Moral Scepticism

Dr. Craig,
My wife and I have begun to teach an apologetics class at our church, and we invited our class to our house to watch your debate with Alex Rosenberg. We also invited my wife's father, who claims to believe in the Christian God, but is very defensive about morality. He basically believes there are no objective morals, which makes me wonder how he can truly be saved, since the crux of Christianity is about needing God's grace because we have broken objective morality.
Watching your debate got us talking about objective morality and intuition - or as you called it, a "properly basic belief." But when we pressed my father-in-law, he denied that the notion of objective morality was an intuition like other minds. It's difficult to find anyone we'd classify as sane who believes other persons don't exist, yet we can find examples galore of those like Bundy or Hitler who think rape or murder are perfectly fine. In fact, my father-in-law even went so far as to say if a society of Ted Bundys would arise, while he doesn't like the thought of it, he couldn't say it was objectively wrong.

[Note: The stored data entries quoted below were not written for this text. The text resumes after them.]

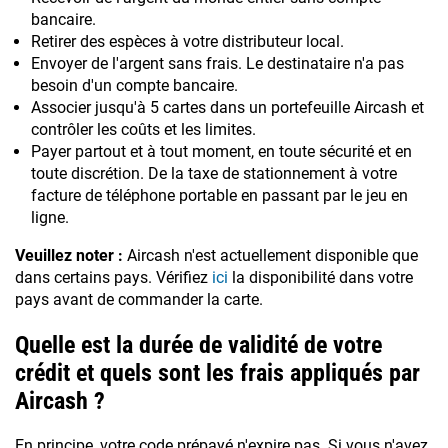
bancaire.
Retirer des espèces à votre distributeur local.
Envoyer de l'argent sans frais. Le destinataire n'a pas
besoin d'un compte bancaire.
Associer jusqu'à 5 cartes dans un portefeuille Aircash et
contrôler les coûts et les limites.
Payer partout et à tout moment, en toute sécurité et en
toute discrétion. De la taxe de stationnement à votre
facture de téléphone portable en passant par le jeu en
ligne.
Veuillez noter :
Aircash n'est actuellement disponible que
dans certains pays. Vérifiez
ici
la disponibilité dans votre
pays avant de commander la carte.
Quelle est la durée de validité de votre
crédit et quels sont les frais appliqués par
Aircash ?
En principe, votre code prépayé n'expire pas. Si vous n'avez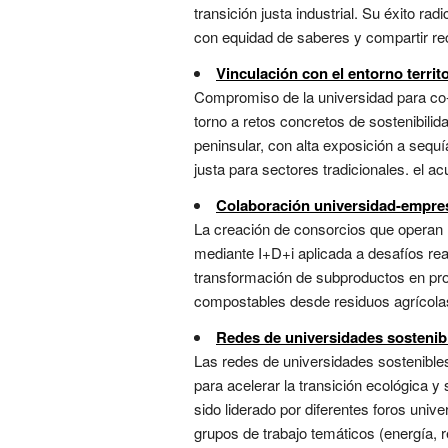
transición justa industrial. Su éxito r
con equidad de saberes y compartir rec
Vinculación con el entorno territo
Compromiso de la universidad para co
torno a retos concretos de sostenibilid
peninsular, con alta exposición a sequí
justa para sectores tradicionales. el acu
Colaboración universidad-empres
La creación de consorcios que operan m
mediante I+D+i aplicada a desafíos real
transformación de subproductos en pr
compostables desde residuos agrícolas,
Redes de universidades sostenib
Las redes de universidades sostenible
para acelerar la transición ecológica y
sido liderado por diferentes foros univ
grupos de trabajo temáticos (energía, r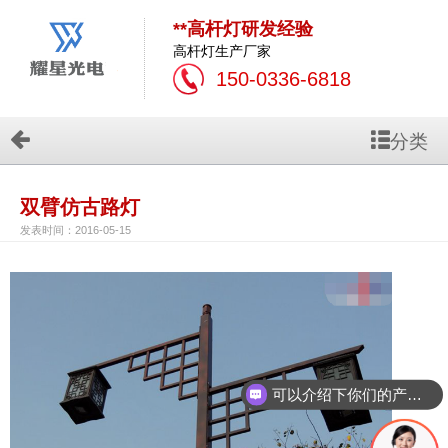
**高杆灯研发经验
高杆灯生产厂家
150-0336-6818
分类
双臂仿古路灯
发表时间：2016-05-15
可以介绍下你们的产品么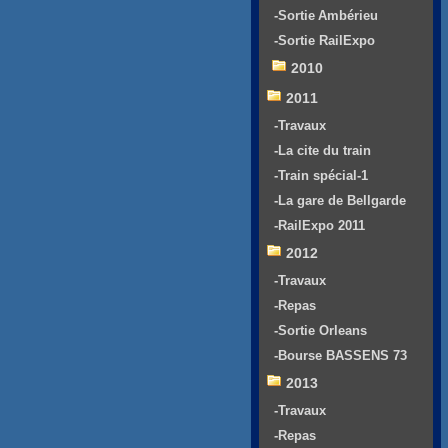
-Sortie Ambérieu
-Sortie RailExpo
2010
2011
-Travaux
-La cite du train
-Train spécial-1
-La gare de Bellgarde
-RailExpo 2011
2012
-Travaux
-Repas
-Sortie Orleans
-Bourse BASSENS 73
2013
-Travaux
-Repas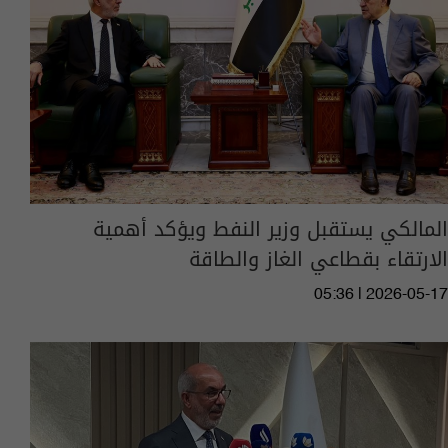
المالكي يستقبل وزير النفط ويؤكد أهمية
الارتقاء بقطاعي الغاز والطاقة
05:36 | 2026-05-17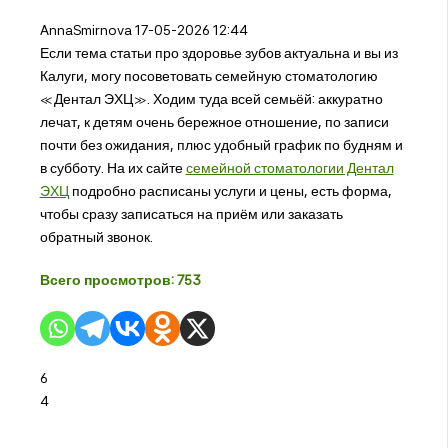
AnnaSmirnova
17-05-2026 12:44
Если тема статьи про здоровье зубов актуальна и вы из
Калуги, могу посоветовать семейную стоматологию
«Дентал ЭХЦ». Ходим туда всей семьёй: аккуратно
лечат, к детям очень бережное отношение, по записи
почти без ожидания, плюс удобный график по будням и
в субботу. На их сайте
семейной стоматологии Дентал
ЭХЦ
подробно расписаны услуги и цены, есть форма,
чтобы сразу записаться на приём или заказать
обратный звонок.
Всего просмотров:
753
6
4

In our discussion, it also seemed like he was hung up on the idea that there was no "list" of morals. The "Ten Commandments" aren't exhaustive, and Jesus's notion of loving God and loving others is too subjective for him. If you can't prove objective morality by providing a knowable, exhaustive list, he's not satisfied. We can see demonstrations of abstract concepts like the addition of numbers, we can empirically test scientific truths, and we can intuitively know that we exist, but objective morality seems to fail all these tests.
He seems to conflate the epistemological struggle of morality with the ontological struggle. However, we're having enough trouble in even showing him that objective morality exists at all. How do you talk to someone who is willing to say that a future society of Ted Bundys wouldn't be objectively wrong? Thank you again for all you do.